▶ DIRECTIONS FOR THIS TASK:
Please repeat every entry exactly as written, but skip the pictures.

▶ GIVEN ENTRIES:
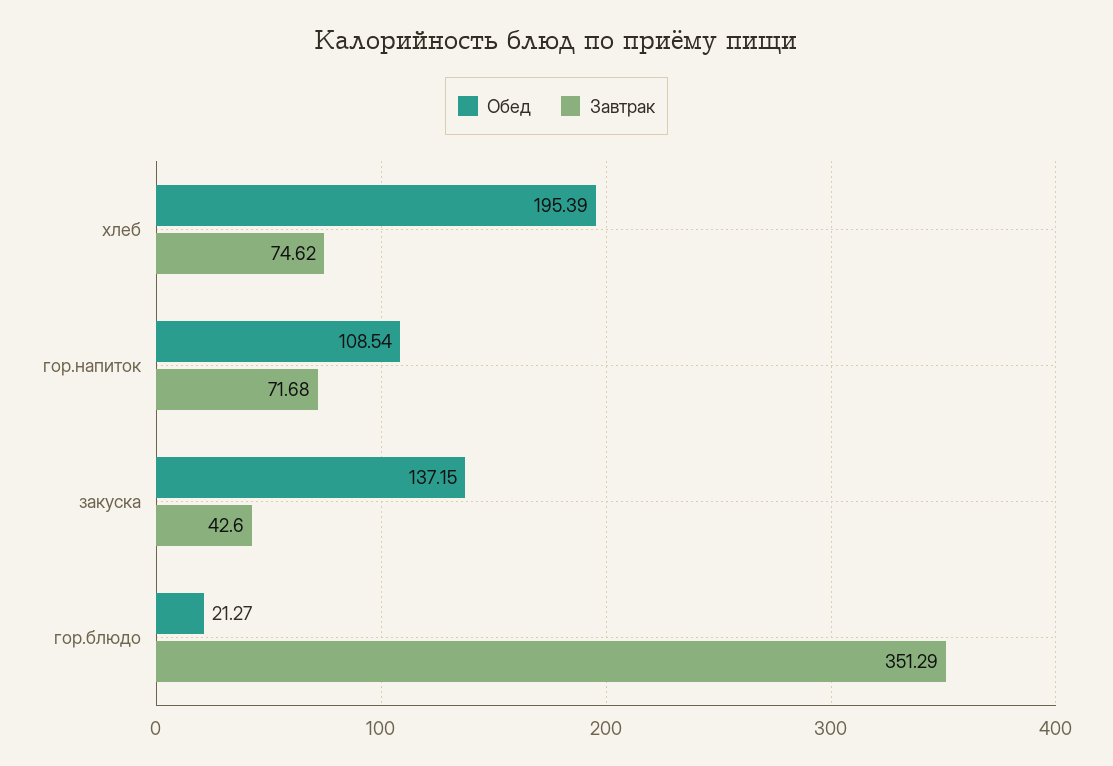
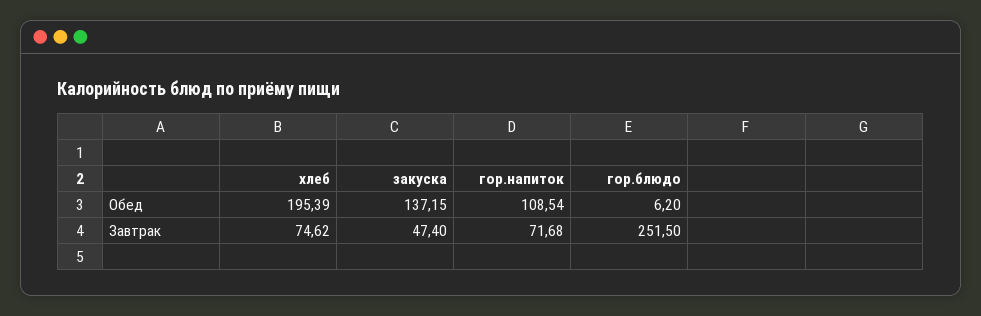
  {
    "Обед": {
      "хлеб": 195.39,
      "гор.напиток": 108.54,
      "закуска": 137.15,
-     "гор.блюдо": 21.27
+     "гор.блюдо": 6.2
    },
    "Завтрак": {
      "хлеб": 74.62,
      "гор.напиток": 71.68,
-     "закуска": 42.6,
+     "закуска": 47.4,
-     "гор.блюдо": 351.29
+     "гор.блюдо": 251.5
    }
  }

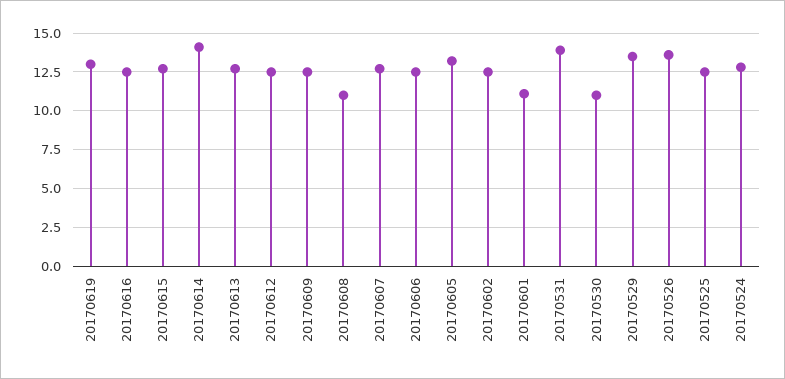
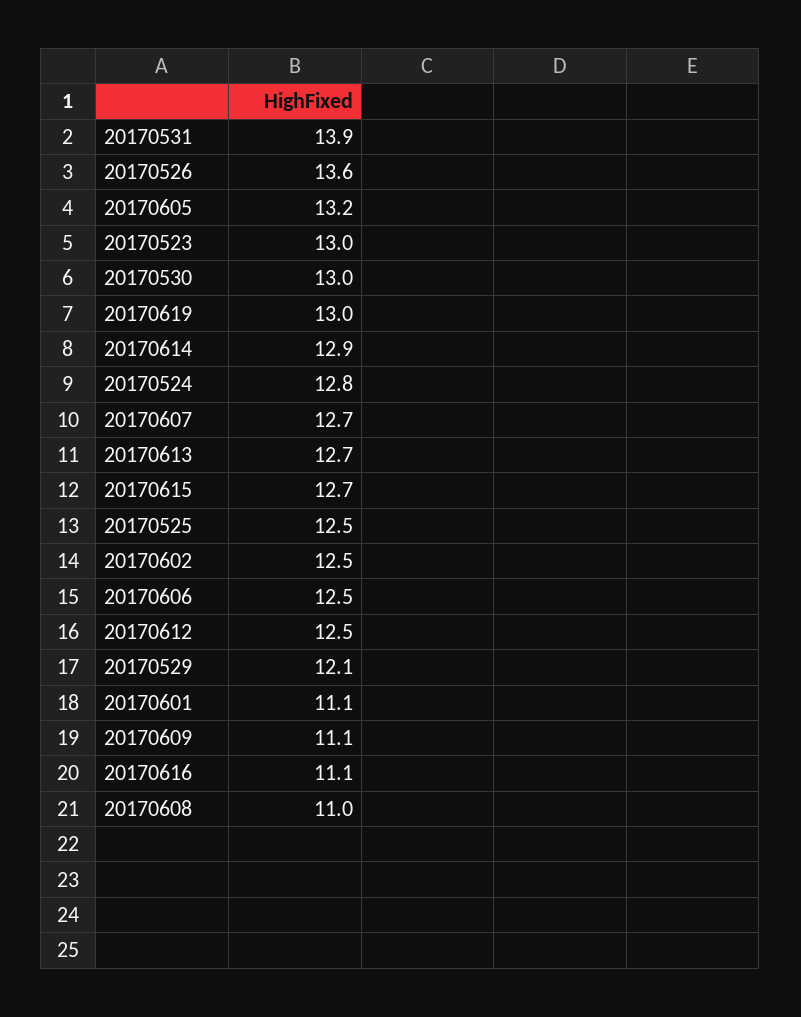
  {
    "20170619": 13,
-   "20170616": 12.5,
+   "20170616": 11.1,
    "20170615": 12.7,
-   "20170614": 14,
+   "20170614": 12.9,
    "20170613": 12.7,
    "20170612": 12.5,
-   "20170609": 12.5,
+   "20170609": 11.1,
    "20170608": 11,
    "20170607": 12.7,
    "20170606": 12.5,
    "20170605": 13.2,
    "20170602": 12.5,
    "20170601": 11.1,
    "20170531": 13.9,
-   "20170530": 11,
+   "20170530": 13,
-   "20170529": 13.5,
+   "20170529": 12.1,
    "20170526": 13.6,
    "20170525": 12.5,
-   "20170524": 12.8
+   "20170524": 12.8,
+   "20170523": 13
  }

▶ EXERCISE RESULT:
  {
    "Обед": {
      "хлеб": 195.39,
      "гор.напиток": 108.54,
      "закуска": 137.15,
-     "гор.блюдо": 21.27
+     "гор.блюдо": 6.2
    },
    "Завтрак": {
      "хлеб": 74.62,
      "гор.напиток": 71.68,
-     "закуска": 42.6,
+     "закуска": 47.4,
-     "гор.блюдо": 351.29
+     "гор.блюдо": 251.5
    }
  }

  {
    "20170619": 13,
-   "20170616": 12.5,
+   "20170616": 11.1,
    "20170615": 12.7,
-   "20170614": 14,
+   "20170614": 12.9,
    "20170613": 12.7,
    "20170612": 12.5,
-   "20170609": 12.5,
+   "20170609": 11.1,
    "20170608": 11,
    "20170607": 12.7,
    "20170606": 12.5,
    "20170605": 13.2,
    "20170602": 12.5,
    "20170601": 11.1,
    "20170531": 13.9,
-   "20170530": 11,
+   "20170530": 13,
-   "20170529": 13.5,
+   "20170529": 12.1,
    "20170526": 13.6,
    "20170525": 12.5,
-   "20170524": 12.8
+   "20170524": 12.8,
+   "20170523": 13
  }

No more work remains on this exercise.